Dera benar-benar merasa dicintai dan disayangi oleh Kendra. Bagaimana tidak, apapun inginnya di turuti walau itu susah.


“Sama-sama sayang” jawab Kendra lalu berjalan ke kamar mandi untuk membersihkan tubuhnya terlebih dahulu karena kini badannya benar-benar lengket.


Kendra dengan anteng menunggu Dera diatas tempat tidur,


Tak berselang lama kemudian, Kendra telah selesai melakukan rutinitas mandinya.
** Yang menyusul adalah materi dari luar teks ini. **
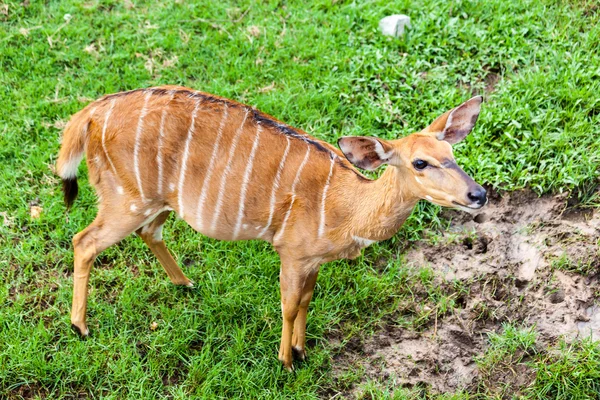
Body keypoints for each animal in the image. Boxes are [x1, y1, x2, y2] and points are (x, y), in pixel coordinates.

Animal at [55, 86, 488, 370]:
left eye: (451, 152)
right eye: (419, 163)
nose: (479, 194)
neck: (346, 205)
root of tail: (90, 114)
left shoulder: (312, 260)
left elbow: (307, 300)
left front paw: (301, 350)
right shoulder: (292, 252)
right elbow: (289, 304)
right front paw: (286, 361)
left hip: (158, 202)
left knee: (149, 232)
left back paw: (186, 283)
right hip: (126, 200)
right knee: (84, 241)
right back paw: (80, 327)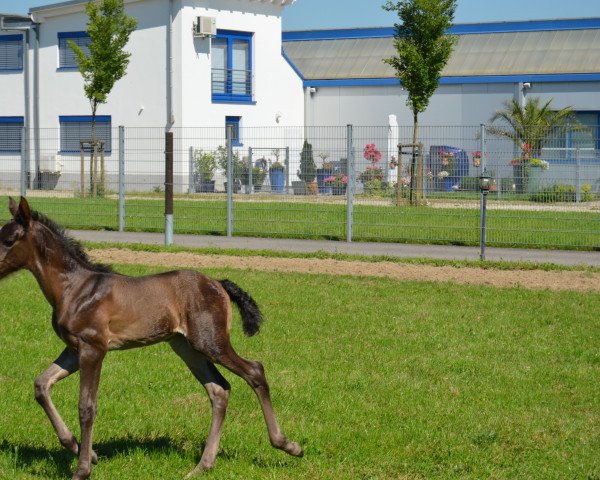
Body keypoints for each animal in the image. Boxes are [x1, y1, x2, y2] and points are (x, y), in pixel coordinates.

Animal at [0, 197, 300, 478]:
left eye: (9, 240)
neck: (74, 288)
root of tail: (218, 283)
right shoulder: (74, 349)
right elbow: (41, 385)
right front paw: (85, 451)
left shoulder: (93, 348)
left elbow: (87, 407)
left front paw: (82, 468)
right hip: (186, 347)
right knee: (218, 389)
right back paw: (202, 465)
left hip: (210, 342)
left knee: (254, 371)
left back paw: (288, 445)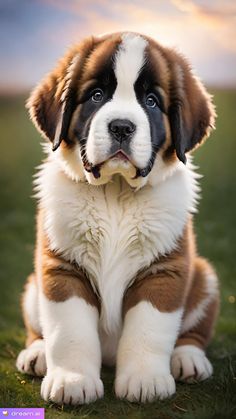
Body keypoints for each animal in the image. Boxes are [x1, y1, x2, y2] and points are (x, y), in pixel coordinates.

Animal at [16, 31, 219, 406]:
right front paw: (72, 381)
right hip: (33, 287)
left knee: (194, 332)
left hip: (204, 276)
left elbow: (150, 328)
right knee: (39, 329)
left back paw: (188, 359)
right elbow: (68, 332)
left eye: (151, 101)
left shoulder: (164, 271)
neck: (116, 193)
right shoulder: (60, 270)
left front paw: (145, 381)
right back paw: (37, 354)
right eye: (97, 95)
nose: (122, 127)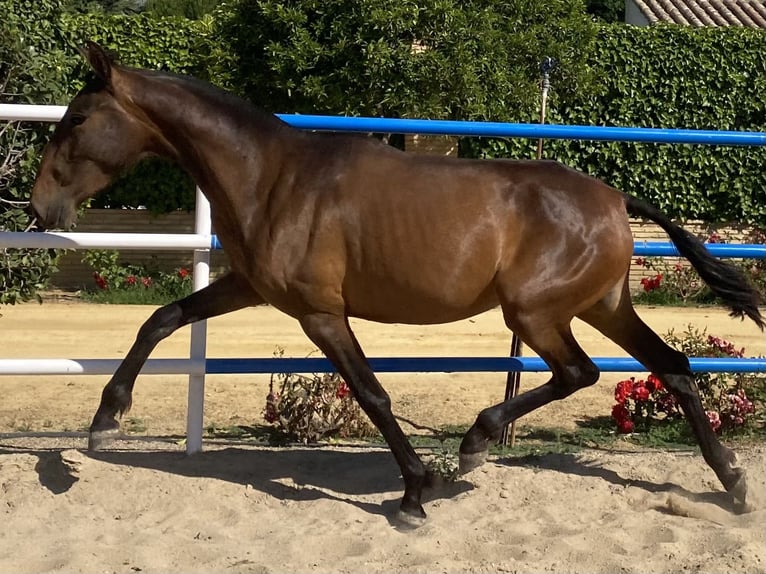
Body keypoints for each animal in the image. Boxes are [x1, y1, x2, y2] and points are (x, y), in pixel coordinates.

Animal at [28, 42, 760, 528]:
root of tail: (615, 199)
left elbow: (373, 394)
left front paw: (414, 494)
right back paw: (732, 483)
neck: (274, 177)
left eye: (77, 121)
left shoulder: (320, 313)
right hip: (603, 306)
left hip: (534, 313)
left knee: (581, 372)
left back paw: (474, 445)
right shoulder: (253, 288)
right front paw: (104, 424)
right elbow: (163, 317)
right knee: (674, 365)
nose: (40, 209)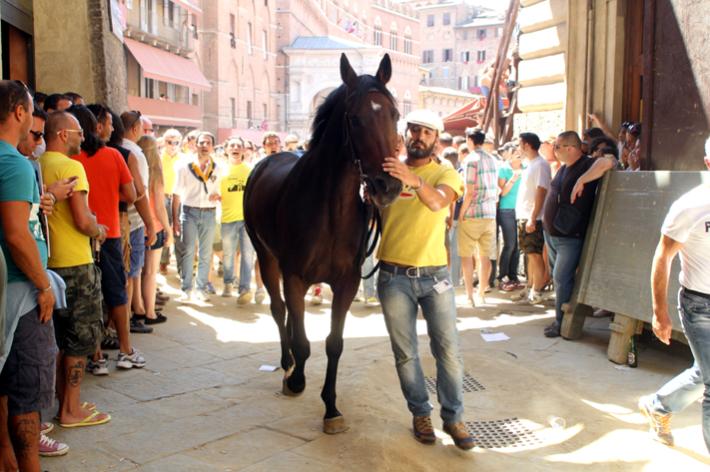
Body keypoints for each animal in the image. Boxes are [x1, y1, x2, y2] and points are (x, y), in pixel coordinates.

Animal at [243, 53, 400, 434]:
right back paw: (286, 363)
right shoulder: (295, 277)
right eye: (355, 118)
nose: (387, 186)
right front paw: (297, 380)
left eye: (394, 114)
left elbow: (334, 343)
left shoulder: (346, 283)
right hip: (265, 256)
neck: (330, 209)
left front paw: (331, 407)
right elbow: (302, 341)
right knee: (279, 309)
Dengan langkah tegapnya, Kendra berjalan mengambil celana pendek di dalam almari.


Di ambilnya celana santai warna hitam tersebut dan di pakainya. Tanpa atasan Kendra menghampiri Dera dan duduk di sisi ranjang.


Setelah itu Kendra segera menghubungi Pak Yanto.


“Pak tolong ke kamar sekarang. Masuklah, bilang saja kalau sopir pribadi saya” ucap Kendra memberi pengarahan pada Pak Yanto”


Pak Yanto tanpa banyak tanya hanya mengiyakan apa yang dikatakan oleh Pak Bosnya.


Memang Kendra sengaja menyiapkan kamar untuk para bodyguardb nya dan Pak Yanto. Untung saja kini mereka ada berperan saat dirinya membutuhkan bantuan.


Sesampainya di kamar Kendra, pak Yanto menemui Pak Bosnya terlebih dahulu di ruang tamu dan menjelaskan untuk apa kedatangannya kesini.


“E tapi pak..” jawab Pak Yanto.


“Plis, tolong Pak. Jika bapak mau aku akan memberikan 50 gram emas murni dan memberikan cuti sebulan pada bapak. Bagaimana? Ini demi anak yang dikandung istriku pak” ucap Kendra dengan memelas.


Pak Yanto kaget bukan kepalang. Beliau tidak bisa untuk menolak, hanya bisa mengiyakan saja.


“Tapi Pak Bos gak cemburukan pak?”tanya Pak Yanto.


“Gak lah Pak, daripada harus mencari laki-laki yang lain, apalagi pria muda” ucap Kendra.


Mereka kini tengah berada di ruang tamu.


Dera tersenyum melihat kedatangan Pak Yanto. Saat Pak Yanto datang dengan kumis tebal, sesuai dengan apa yang di inginkan tadi. Rasa geli menggelitik di jari tangannya. Hingga membuat Dera tertawa senang.


“hahaha.. geli banget Mas” ucap Dera dengan sangat senang.


Kendra yang melihat tingkah lucu istrinya hanya geleng-geleng kepala dan terkadang juga ikut tertawa.


Pak Yanto hanya bisa pasrah melihat kumisnya yang kini dipegang oleh istri Pak Bosnya.